Weitere Voraussetzungen für die Kostenerstattung sind folgende:

  • Es muss nachgewiesen werden, dass Sie dringend eine Psychotherapie benötigen und keinen Therapieplatz mit einer zumutbaren Wartezeit und in einer zumutbaren Entfernung zum Wohnort bei einem Psychotherapeuten mit Kassenzulassung gefunden haben.
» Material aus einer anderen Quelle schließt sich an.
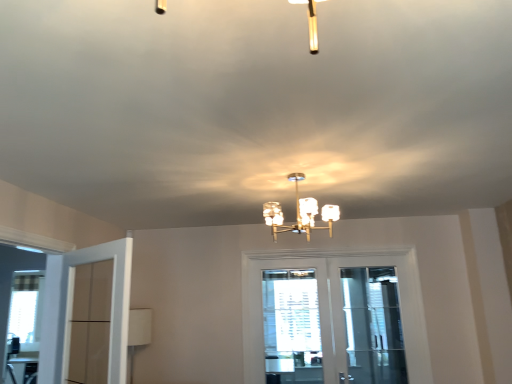
Question: Considering the positions of white matte door at left, the 2th door viewed from the right, and clear glass screen door at center in the image, is white matte door at left, the 2th door viewed from the right, bigger or smaller than clear glass screen door at center?

Choices:
 (A) small
 (B) big

Answer: (B)

Question: Considering the positions of white matte door at left, the 2th door viewed from the right, and clear glass screen door at center in the image, is white matte door at left, the 2th door viewed from the right, wider or thinner than clear glass screen door at center?

Choices:
 (A) wide
 (B) thin

Answer: (A)

Question: Based on their relative distances, which object is nearer to the clear glass screen door at center?

Choices:
 (A) white glossy door at center, the 2th door from the front
 (B) matte glass chandelier at center
 (C) white textured window at center
 (D) white matte door at left, arranged as the 1th door when viewed from the left

Answer: (A)

Question: Considering the real-world distances, which object is farthest from the clear glass screen door at center?

Choices:
 (A) matte glass chandelier at center
 (B) white glossy door at center, the 2th door from the front
 (C) white textured window at center
 (D) white matte door at left, arranged as the 1th door when viewed from the left

Answer: (D)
Eine Dringlichkeits- oder Notwendigkeitsbescheinigung kann vom Hausarzt oder nach dem Erstgespräch vom Kostenerstattungstherapeuten ausgestellt werden.
  • Der Antrag auf Kostenerstattung muss immer vor Beginn der Psychotherapie und von Ihnen selbst gestellt werden.
  • Die Krankenkassen müssen spätestens drei Wochen nach Eingang über einen Antrag auf Leistungen entschieden haben. Ist eine gutachterliche Stellungnahme erforderlich, verlängert sich diese Frist auf fünf Wochen. Lässt die GKV diese Fristen ohne vorherige schriftliche Mitteilung einer Begründung verstreichen, gilt der Kostenübernahmeantrag als genehmigt.